Casandra Cuevas

Personal information
- Full name: Betzy Casandra Cuevas Araujo
- Date of birth: 21 April 1997 (age 29)
- Place of birth: Azcapotzalco, Mexico City, Mexico
- Height: 1.59 m (5 ft 3 in)
- Position: Midfielder

Team information
- Current team: Toluca
- Number: 10

Senior career*
- Years: Team / Apps / (Gls)
- 2017–2024: América / 237 / (50)
- 2019: → Tijuana (loan) / 18 / (5)
- 2025–: Toluca / 30 / (1)

International career^{‡}
- 2013: Mexico U-17
- 2024–: Mexico / 1 / (0)

= Casandra Cuevas =

Mexican footballer (born 1997)

Betzy Casandra Cuevas Araujo (born 21 April 1997), known as Casandra "Cas" Cuevas or Betzy Cuevas, is a Mexican professional footballer who plays as a midfielder for Liga MX Femenil side Toluca and the Mexico women's national football team. Cuevas is one of the players with the most match appearances in Liga MX Femenil, and the player with the most match appearances for Club América.

== Club career ==

=== Club América (2017–2024) ===
Cuevas started her professional career with Club América in 2017, being part of the squad of América Femenil that participated in the first official tournament for the club, the 2017 Copa MX Femenil. Cuevas was a key player for América during the first seasons of the team, and was vital to obtain the first Liga MX Femenil title for the club during the Apertura 2018 tournament, in which she scored 10 goals including one on the first leg of the final.
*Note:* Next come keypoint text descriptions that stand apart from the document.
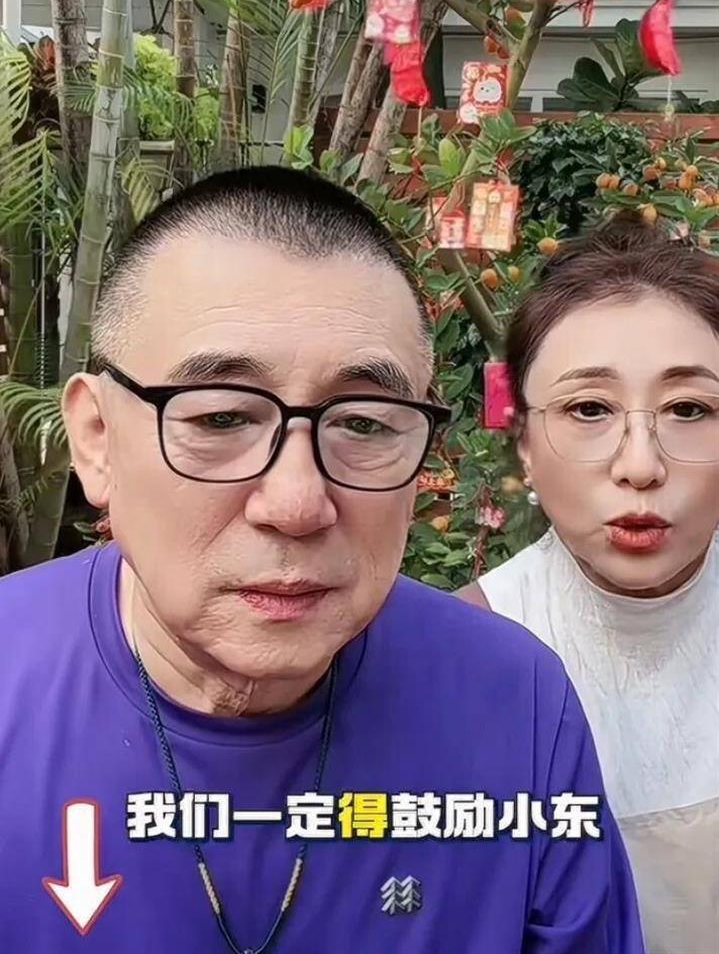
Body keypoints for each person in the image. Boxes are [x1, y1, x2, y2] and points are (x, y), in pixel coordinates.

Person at [0, 169, 645, 953]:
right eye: (222, 417)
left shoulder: (516, 703)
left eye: (365, 424)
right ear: (97, 439)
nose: (297, 502)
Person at [457, 216, 719, 953]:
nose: (640, 466)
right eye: (588, 409)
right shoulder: (460, 659)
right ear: (523, 442)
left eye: (689, 409)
After nearly eight years at the club, 237 league appearances and two league championships, Cuevas decided to part ways with América on 17 December 2024. She was the last remaining player at the club that was part of the América squad that participated in the initial Liga MX Femenil tournament back in 2017.

==== 2019: Loan to Club Tijuana ====
Cuevas joined Tijuana on loan ahead of the Apertura 2019 tournament. On her first and only tournament at Tijuana, Cuevas made 18 appearances and scored 5 goals, helping the team reach the playoffs for the first time.

Cuevas returned to América from the loan at Tijuana ahead of the Clausura 2020 tournament.

=== Toluca (2025-present) ===
On 17 December 2024, Toluca announced that Cuevas will be joining the club ahead of the Apertura 2025 tournament.

== International career ==
Cuevas had previously participated with the Mexico U-17 national team at the 2013 CONCACAF Women's U-17 Championship. She was called to the senior Mexico women's national football team on 27 May 2024 for two friendly matches against Canada. Cuevas made her debut with Mexico on 4 June 2024, coming into the pitch as a sub during the second match against Canada.